A Matter of Choice

You are not your body and hair-style, but your capacity for choosing well. If your choices are beautiful, so too will you be.”

Epictetus, Discourses, 3.1.39b-40a

It’s easy to confuse the image we present to the world for who we actually are…that’s what Stoics urge us to consider. Not how things appear, but what effort, activity, and choices they are the result of.

[Holiday and Hanselman, The Daily Stoic, New York: Portfolio/Penguin, 2016, p. 87]

What is a beautiful choice? What choices lead to a beautiful life? Is it possible to tell from the outside whether or not someone is beautiful? In many ways, all of my daily meditations have asked these questions. Two of the other books I’ve read in recent weeks also ask these questions, just with a different vocabulary – Desmond Tutu’s and the Dalai Lama’s Book of Joy and Mark Manson’s The Subtle Art of Not Giving a F**K. 

The difference between appearance and reality, false self and true self is common to all these books. The authors range in age from thirty-something to eighty-something, the quotes stretching back to philosophers and seekers of holiness over thousands of years. Perhaps this is why some have named sources from all religions and philosophies as the Perennial Tradition – the basic questions don’t vary much, and the answers similar in gist if not vocabulary.
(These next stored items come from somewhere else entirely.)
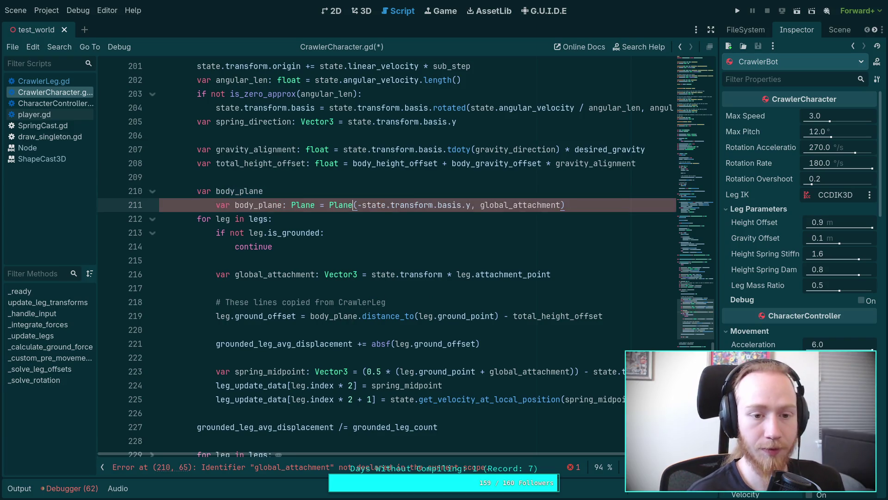
{"action": "key", "text": "alt+Down"}
{"action": "key", "text": "alt+Down"}
{"action": "key", "text": "alt+Down"}
{"action": "key", "text": "alt+Down"}
{"action": "key", "text": "alt+Down"}
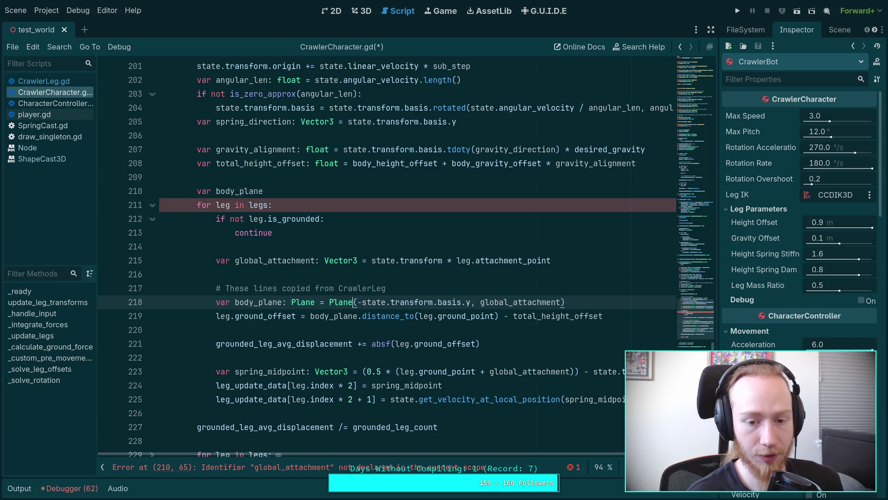
Rename the loop's plane to attachment_plane in both uses; continue body_plane as Plane(state.transform.basis.y, state.ce.
{"action": "left_click_drag", "start_coordinate": [235, 301], "coordinate": [252, 299]}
I don’t want to live a life devoted to maintaining a false self – hiding from myself and the world behind a mask of my own making. How do I make wise, holy, and beautiful choices?

I don’t think the answer is particularly complex. In fact, it’s fairly simple: love God, self, and neighbor. Remember that everything is holy and beloved, even when it’s damaged and hurting/hurtful.
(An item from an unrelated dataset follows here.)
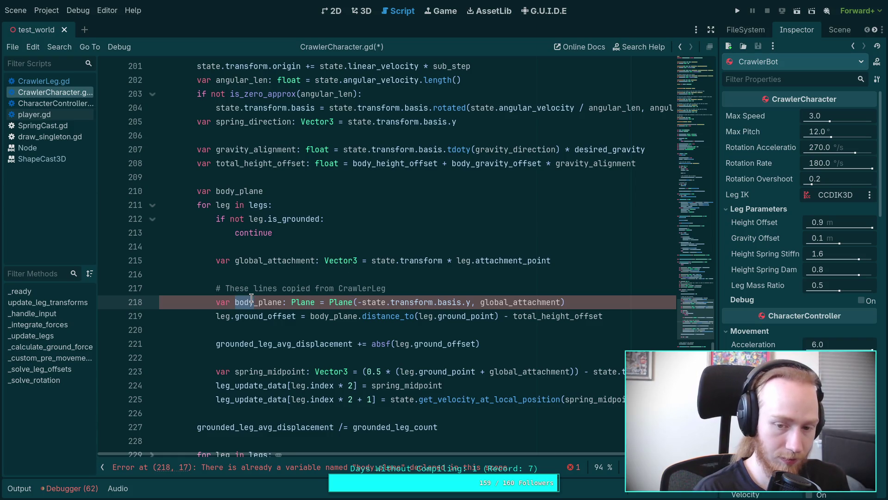
{"action": "type", "text": "attachment"}
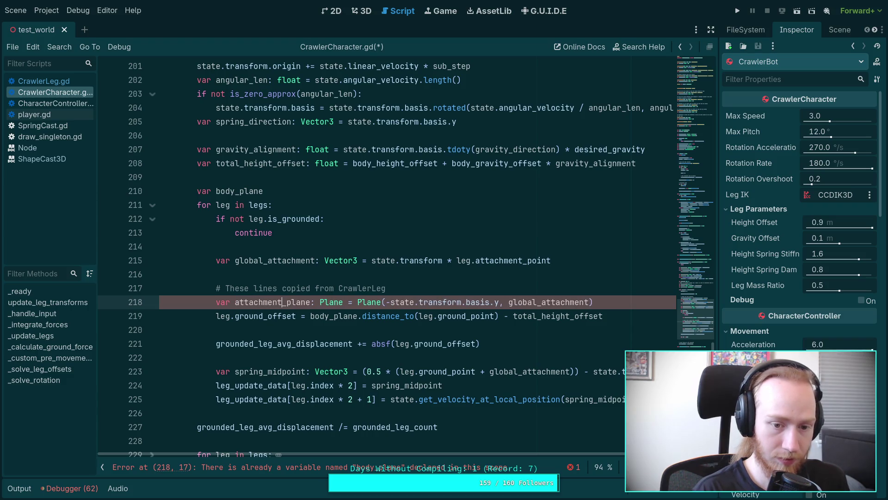
{"action": "double_click", "coordinate": [284, 301]}
{"action": "right_click", "coordinate": [286, 298]}
{"action": "left_click", "coordinate": [305, 346]}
But simple isn’t the same thing as easy…

The most beautiful people we have know are those who have known defeat, known suffering, known struggle, known loss, and have found their way out of the depths.These persons have an understanding of life that fills them with compassion, gentleness, and a deep loving concern. Beautiful people do not just happen. 

Elizabeth Kubler-Ross [Daily Peace, Washington, D.C.: National Geographic Society, 2015, March 19]

He has shown you, O Mortal, what is good. What does the Lord require of you? To act justly and to love mercy and to walk humbly with your God. Micah 6:8 NRSV

Lord, give me the strength to live a truly beautiful life. Amen.